Azevedo, 77, lived alone in her home. Shetlar was one of several neighbors who tried to save her, despite the danger from the smoke and flames.
“We moved in across the street about 22 years ago, and got to know her and her husband Ted,” said Azevedo’s neighbor, Debbie Soto. “Once her husband passed, we got really close to her and started doing Sunday dinners with her.”
Soto saw something was wrong when she went over to visit with Azevedo in her Dogwood Lane home Monday night.
“I was taking her a pot of soup on Monday night and that’s when I discovered her house was on fire,” Soto said.
When Soto saw there was a fire, neighbors ran in the home to try to save her. Several went to the front door, while Shetlar ran around back to try and get around.
“I kicked the back door open,” Shetlar said. “I tried to go in, but there was too much smoke.”
Shetlar said he crawled on his hands and knees to avoid the smoke and help get Azevedo out of the house. Once Azevedo was outside, one neighbor — a nurse — performed CPR, while he and others ran back to get fire extinguishers and suppress the blaze, Shetlar said.
“I wish I knew who he was but he just came out of nowhere and started performing chest compressions,” Soto said, describing the man who performed CPR.
Azevedo was taken to Bartlett Regional Hospital, but attempts to resuscitate her failed, authorities said.
In spite of that, Soto was fulsome in her praise for the Capital City Fire/Rescue personnel responding to the fire.
“I can’t say enough about CCFR,” Soto said. “They were so compassionate and amazing and professional. I can’t thank the responders enough.”
[Woman dies in Mendenhall Valley house fire]
Medics at the scene said that Azevedo’s blood sugar was at extremely elevated levels, possibly contributing to her unconsciousness, Shetlar said. However, medical status is part of the investigation and officials couldn’t comment on it at due to health privacy laws.
“She loved to talk, loved to be around people,” Shetlar said.
Azevedo was a private person, but loved visitors, Soto said. She would quickly become friends with anyone who came by, and as happy to talk and tell stories about when she was younger. Born in Valdez and raised in Ketchikan, she married her husband, Ted Azevedo, who was from California, in Juneau.
“They loved to go on road trips. They loved to drive around Alaska. They also loved to drive down in the California-Neveda area,” said Soto. “They loved to go explore, go off the grid, drive into the back country.”
Azevedo and her husband never had children. When her husband died in 2013, Azevedo got out less and less, but still loved to go on trips around the area with people.

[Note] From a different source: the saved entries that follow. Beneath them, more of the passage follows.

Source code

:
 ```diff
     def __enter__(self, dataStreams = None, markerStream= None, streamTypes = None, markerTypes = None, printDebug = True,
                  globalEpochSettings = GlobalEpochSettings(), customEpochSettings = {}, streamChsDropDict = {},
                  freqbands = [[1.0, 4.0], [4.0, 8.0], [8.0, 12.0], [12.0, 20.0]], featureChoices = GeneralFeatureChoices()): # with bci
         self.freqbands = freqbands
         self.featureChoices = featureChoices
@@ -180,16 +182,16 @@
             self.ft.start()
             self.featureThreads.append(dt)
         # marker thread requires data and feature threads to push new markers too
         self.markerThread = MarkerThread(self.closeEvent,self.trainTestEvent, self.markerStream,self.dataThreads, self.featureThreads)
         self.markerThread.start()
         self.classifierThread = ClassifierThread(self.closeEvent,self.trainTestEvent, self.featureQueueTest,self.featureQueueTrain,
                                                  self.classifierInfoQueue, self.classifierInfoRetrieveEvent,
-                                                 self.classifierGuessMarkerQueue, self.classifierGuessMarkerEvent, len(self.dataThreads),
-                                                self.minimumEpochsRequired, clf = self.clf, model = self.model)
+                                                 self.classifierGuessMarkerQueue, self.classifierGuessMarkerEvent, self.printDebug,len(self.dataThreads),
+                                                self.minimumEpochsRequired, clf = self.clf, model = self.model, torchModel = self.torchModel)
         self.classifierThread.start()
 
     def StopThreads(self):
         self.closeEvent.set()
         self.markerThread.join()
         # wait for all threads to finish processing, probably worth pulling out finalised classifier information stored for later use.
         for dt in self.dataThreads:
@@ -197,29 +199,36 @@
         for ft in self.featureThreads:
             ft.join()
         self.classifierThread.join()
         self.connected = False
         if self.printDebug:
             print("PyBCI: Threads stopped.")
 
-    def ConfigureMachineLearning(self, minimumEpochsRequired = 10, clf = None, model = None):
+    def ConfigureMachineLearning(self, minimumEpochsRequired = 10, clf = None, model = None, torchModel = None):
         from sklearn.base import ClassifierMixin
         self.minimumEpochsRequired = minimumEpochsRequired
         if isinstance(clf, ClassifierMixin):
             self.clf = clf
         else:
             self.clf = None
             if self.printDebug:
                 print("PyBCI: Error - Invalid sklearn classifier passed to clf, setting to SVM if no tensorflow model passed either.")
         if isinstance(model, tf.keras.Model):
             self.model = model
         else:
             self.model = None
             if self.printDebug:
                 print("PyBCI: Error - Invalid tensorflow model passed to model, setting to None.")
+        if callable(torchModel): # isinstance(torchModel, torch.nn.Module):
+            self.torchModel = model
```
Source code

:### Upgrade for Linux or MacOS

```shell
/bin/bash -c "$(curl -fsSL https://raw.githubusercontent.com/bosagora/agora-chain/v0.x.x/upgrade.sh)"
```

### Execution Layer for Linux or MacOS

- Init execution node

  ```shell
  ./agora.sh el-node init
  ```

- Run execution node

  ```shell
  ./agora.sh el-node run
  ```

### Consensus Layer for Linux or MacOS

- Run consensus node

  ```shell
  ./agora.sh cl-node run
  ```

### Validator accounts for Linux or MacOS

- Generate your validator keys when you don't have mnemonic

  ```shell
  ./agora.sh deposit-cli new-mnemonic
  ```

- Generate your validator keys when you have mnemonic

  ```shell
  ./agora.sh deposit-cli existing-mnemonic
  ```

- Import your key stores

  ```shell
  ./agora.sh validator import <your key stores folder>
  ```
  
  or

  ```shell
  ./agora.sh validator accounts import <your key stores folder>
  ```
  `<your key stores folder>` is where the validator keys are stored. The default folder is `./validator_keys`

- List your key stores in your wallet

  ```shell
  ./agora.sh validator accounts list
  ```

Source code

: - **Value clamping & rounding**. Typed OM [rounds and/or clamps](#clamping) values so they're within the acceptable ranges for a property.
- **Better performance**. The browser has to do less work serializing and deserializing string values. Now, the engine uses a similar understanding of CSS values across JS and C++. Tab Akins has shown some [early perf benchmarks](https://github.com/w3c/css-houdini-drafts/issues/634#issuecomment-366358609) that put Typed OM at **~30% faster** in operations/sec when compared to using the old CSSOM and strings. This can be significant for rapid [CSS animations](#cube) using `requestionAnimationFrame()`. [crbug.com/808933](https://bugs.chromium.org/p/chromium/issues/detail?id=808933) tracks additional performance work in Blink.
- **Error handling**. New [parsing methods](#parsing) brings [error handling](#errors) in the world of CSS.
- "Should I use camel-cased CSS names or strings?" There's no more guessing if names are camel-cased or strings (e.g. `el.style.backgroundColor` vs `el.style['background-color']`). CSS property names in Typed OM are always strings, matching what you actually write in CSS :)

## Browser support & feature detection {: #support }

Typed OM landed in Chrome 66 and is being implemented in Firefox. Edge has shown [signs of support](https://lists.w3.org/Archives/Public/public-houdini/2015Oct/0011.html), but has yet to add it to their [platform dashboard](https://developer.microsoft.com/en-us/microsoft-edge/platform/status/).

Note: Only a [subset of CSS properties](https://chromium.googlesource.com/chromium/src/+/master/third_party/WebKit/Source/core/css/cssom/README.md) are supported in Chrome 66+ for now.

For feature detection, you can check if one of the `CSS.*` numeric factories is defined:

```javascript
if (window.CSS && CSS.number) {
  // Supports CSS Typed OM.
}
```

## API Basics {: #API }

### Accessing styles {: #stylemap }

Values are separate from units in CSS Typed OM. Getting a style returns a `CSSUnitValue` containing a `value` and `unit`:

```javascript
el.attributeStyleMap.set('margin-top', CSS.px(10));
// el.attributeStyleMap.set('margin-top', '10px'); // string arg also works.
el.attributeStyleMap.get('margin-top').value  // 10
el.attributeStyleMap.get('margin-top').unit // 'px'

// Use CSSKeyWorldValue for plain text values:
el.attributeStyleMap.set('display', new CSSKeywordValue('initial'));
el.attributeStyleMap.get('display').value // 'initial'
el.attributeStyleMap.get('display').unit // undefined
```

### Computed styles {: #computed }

“She loved to go to the glacier and look at the bear Nicky. She loved Romeo, the wolf,” said Soto. “On sunny days we’d pick her up and take her to the beach and have a barbecue.”
According to CCFR Fire Marshal Dan Jager, the origin of the fire may be an appliance so thoroughly incinerated by the fire that he couldn’t say what it was.
“It was a melted glob on the countertop,” Jager said.
As part of their investigation, Jager said, CCFR will send the unidentifiable appliance to the Bureau of Alcohol, Tobacco, Firearms and Explosives lab in Maryland, which routinely does this kind of work to aid in investigations.
Azevedo’s body will also go to the State Medical Examiner’s Office in Anchorage for her autopsy. Jager said the fire does not appear to be suspicious. The examination of the appliance by the ATF will likely take two to four weeks, Jager said.
Jager did caution would-be rescuers to think very carefully before running into a fire unprepared and unequipped.
“We could have had at least one or two other victims in this fire,” Jager said.